Апрельский воздух коснулся моих щек, когда я высунулась наружу, вытянув руку — я хотела ощутить на ней тепло весны.
Я стояла на стуле вблизи открытого окна, все время поглядывая на часы, висящие в моей спальне, боясь, что моя няня оторвется от телевизора, чтобы проверить меня, а потом рассказать все моему отцу.
Встав на подоконник, я стала тянуться к гнезду, мои пальцы были так близко к нему… еще немного… почти получилось… есть!
Я до сих пор помню ту радость, которую испытала, дотянувшись до ветки с гнездом.
А затем я поскользнулась… я начала размахивать руками, пытаясь восстановить равновесие, но было уже поздно. Я схватилась за выступ подоконника, чтобы удержаться, но мое тело было слишком тяжелым для меня, и мои руки соскользнули. Я до сих пор помню глухой удар моей спины о землю, и то, как весь воздух вышибло из моих легких. Я никогда прежде не испытывала такой боли. Мне хотелось плакать, но я не могла. Все, что я могла делать — это лежать, задыхаясь, пытаясь двигаться, в то время как все болело. Сильнее всего болело колено. Я попыталась согнуть ногу и закричала от жара, распространяющегося от него по всему телу.

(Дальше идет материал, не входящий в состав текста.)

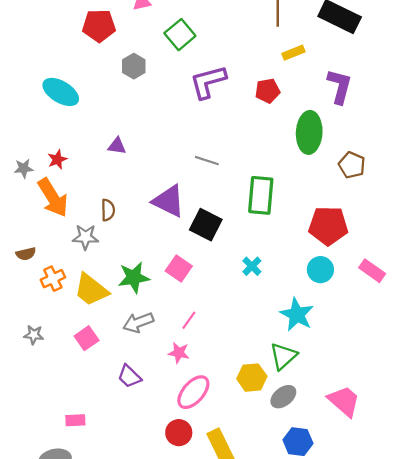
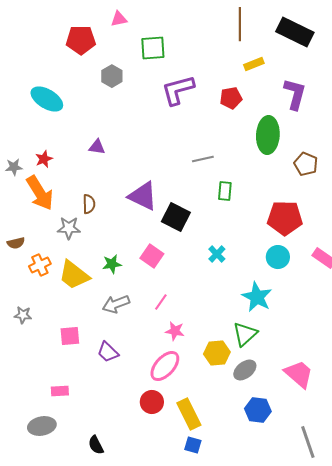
green square: (180, 35) -> (153, 48), turned 36
gray line: (207, 161) -> (203, 159), moved, turned -30
green rectangle: (261, 195) -> (225, 191), size x0.6
green star: (134, 277) -> (112, 264), size x0.7
pink square: (87, 338) -> (70, 336), moved, turned 30
pink star: (179, 353) -> (175, 331), moved

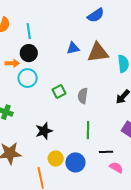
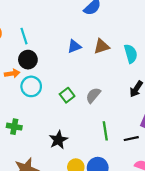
brown triangle: (98, 52) -> (102, 46), size x0.7
gray semicircle: (83, 96) -> (93, 95), turned 42
black line: (106, 152) -> (131, 139), moved

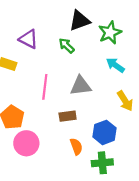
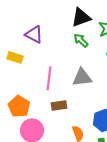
green arrow: (67, 46) -> (81, 40), moved
brown rectangle: (68, 116) -> (59, 105), moved

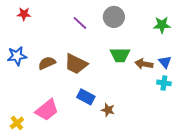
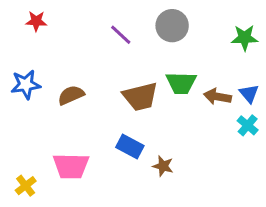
brown trapezoid: (76, 64) -> (140, 97), moved, turned -40
cyan cross: (164, 83) -> (248, 125), turned 32
pink trapezoid: (47, 110) -> (71, 166), turned 40

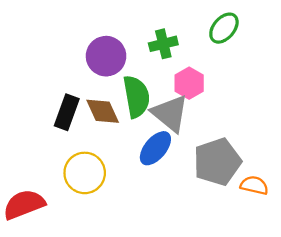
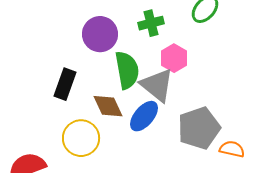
brown diamond: (103, 111) -> (108, 106), moved

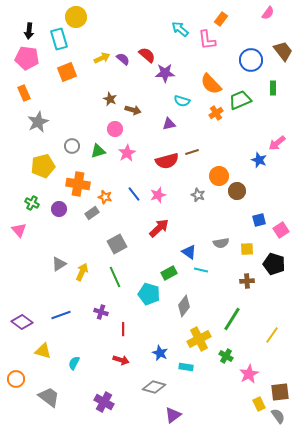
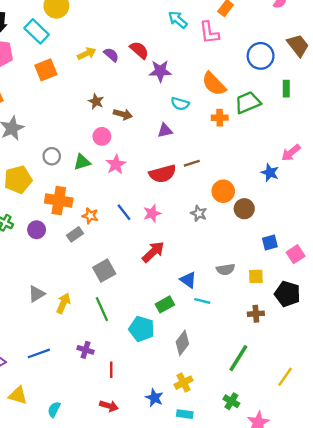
cyan rectangle: (59, 39) -> (37, 31), turned -30
orange cross: (216, 113) -> (220, 118), turned 32
yellow cross: (199, 339) -> (184, 383), moved, size x0.7

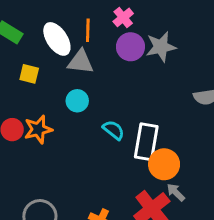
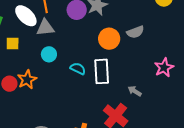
orange circle: (164, 164) -> (109, 39), moved
gray arrow: (176, 192) -> (135, 91), moved

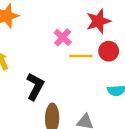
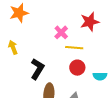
red circle: (109, 51) -> (77, 68), moved

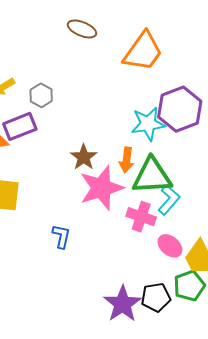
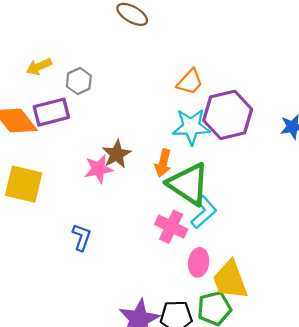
orange trapezoid: (143, 52) -> (190, 82), moved, size x0.6
green triangle: (152, 176) -> (188, 184), turned 30
pink star: (101, 188) -> (99, 169), moved, size x0.6
pink ellipse: (170, 246) -> (199, 262), turned 50

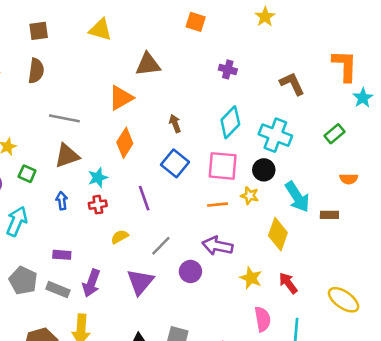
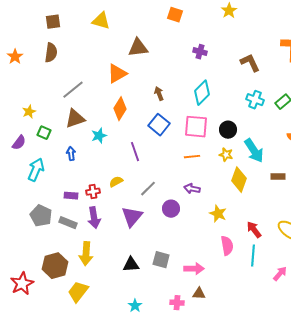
gray line: (64, 118) -> (73, 90), turned -50
cyan cross: (275, 135) -> (255, 100), moved, size x0.7
yellow star: (250, 196) -> (226, 155), moved
red cross: (98, 205) -> (93, 192), moved
brown rectangle: (329, 215) -> (278, 177), moved
purple arrow: (217, 246) -> (192, 189), size x0.7
purple arrow: (91, 283) -> (94, 218), turned -30
red arrow: (288, 283) -> (254, 230), moved

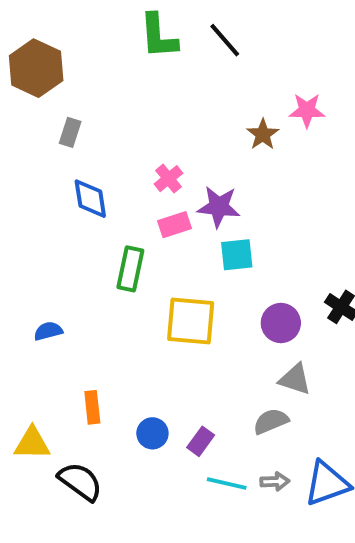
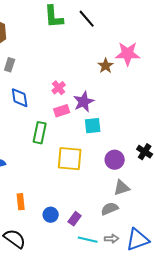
pink star: (307, 110) -> (128, 54), size x1.4
purple star: (219, 207) -> (84, 102), turned -30
gray triangle: (295, 379) -> (122, 188), turned -36

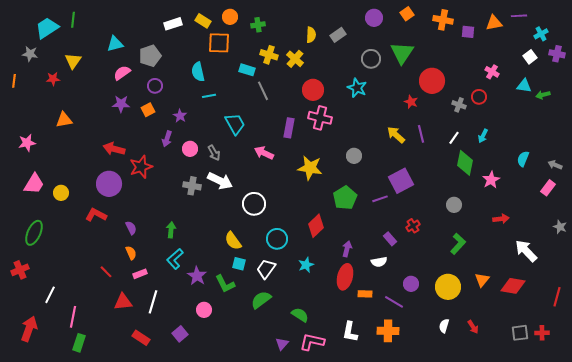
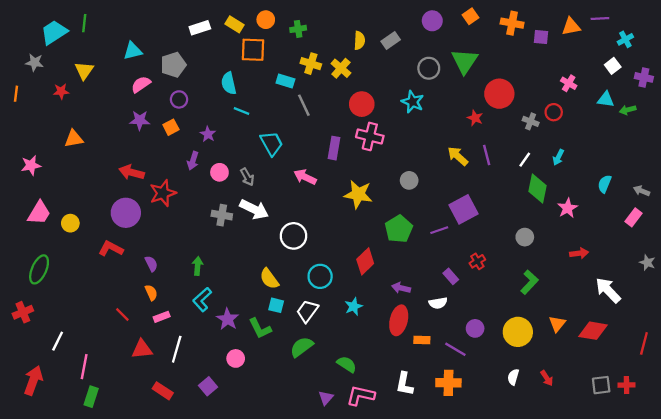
purple cross: (557, 54) -> (644, 77), moved
cyan line: (209, 96) -> (241, 111), turned 32
purple arrow: (347, 249) -> (401, 288), turned -91

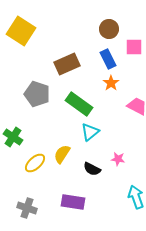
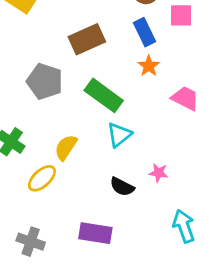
yellow semicircle: (62, 154) -> (66, 147), moved

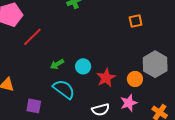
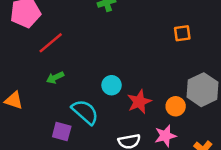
green arrow: (57, 64) -> (55, 78), moved
purple square: (34, 106) -> (62, 131), moved

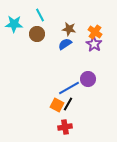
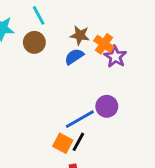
orange cross: (95, 32) -> (104, 44), moved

«Боже мой!» — Было первым, что я услышала среди множества криков и проклятий. Когда моя няня упала на колени рядом со мной, ее обычная ухмылка превратилась в гримасу ужаса. Я поняла, что дело плохо, просто по тому, как она смотрела на меня. Она никогда не смотрела на меня до этого момента.
— Малышка нуждается во мне, мне удалось выйти так быстро, как только это было возможно. Я должна помочь ей, пока не стало слишком поздно!
— Ты ничем не можешь ей помочь! Успокойся!
Ладонь ударила по ее ярко накрашенным розовым губам, и я услышала другой истерический припадок рядом со мной.
— Там так много крови. Я никогда не видела столько крови в своей жизни! Посмотри на меня, Виктория! Ты меня слышишь? Не смей терять сознание!
Все почернело…
В темноте горело пламя… Пламя танцевало, как будто могущественное дыхание раздувало его. Оно исчезло и затем вновь появилось, став более высоким, притягивая меня к нему. «Если ты играешь с огнем, ты обожжешься», пел обольстительный голос.
— Тебе не нужен свет. Останься. Останься со мной в темноте.
Я проигнорировала голос, звучащий все ближе, и протянула руку. Произошло то, о чем голос предупреждал меня. Пламя перекинулось на мой рукав. Я отскочила назад, хлопая по руке, пытаясь сбить огонь с моей одежды. Одно пламя разделилось и превратилось в два… затем три… четыре… и так до тех пор, пока оно не поглотило меня целиком. Была боль, сильная боль. Но, как змея сбрасывает свою изношенную кожу, также и я чувствовала, что старая я стала исчезать. Я приветствовала это. Я жаждала этого. Из пламени огня, груды пепла и темноты я попала прямо в яркий свет. В течение секунды я была свободна, невесома. В полной гармонии.